Vayne Solidor’s descent into madness is just one example of how JRPGs use linear narratives to pull the reader through the story. Choice is often ephemeral—rarely resulting in meaningful change by the end of the game—but the illusion exists in a way that allows the reader to feel like they’re an active protagonist. As Vayne heel turns, the player must make an active effort to become stronger, a race against a running plot to stop the madness that the player—not just the game’s writers—propels forward through their actions. It’s active storytelling, but in a different manner than that found in the more diffuse Western RPG and tabletop RPG mediums—the effort is to turn the page, rather than define what happens on the next page.

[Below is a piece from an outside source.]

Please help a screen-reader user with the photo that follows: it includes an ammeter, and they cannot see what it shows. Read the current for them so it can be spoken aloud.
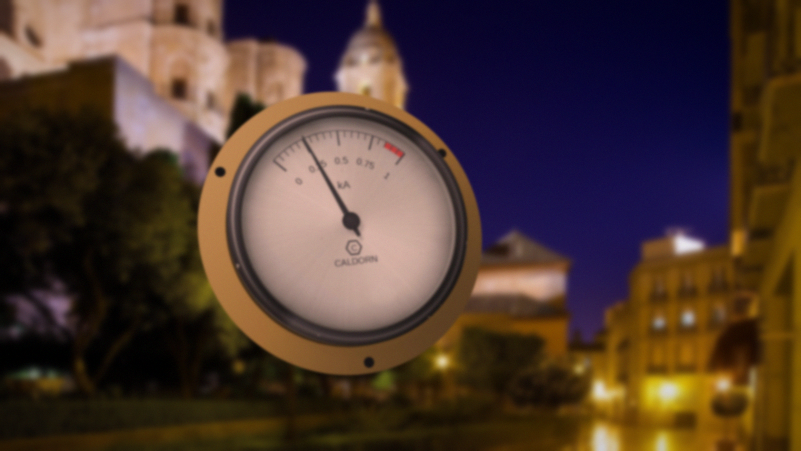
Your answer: 0.25 kA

It's agency within a fixed structure. By providing the linear storytelling of a novel with the interactive elements first dreamed up by tabletop RPG creators, JRPGs balance on that razor-thin blade between the diffuseness of western RPGs and the on-rails narrative theme park ride of novels. When they come together perfectly—as they do in so many of the genre's most beloved games—it’s a unique experience that promises to keep the player on a finely-honed narrative rollercoaster where they feel like they're determining what happens around the next bend.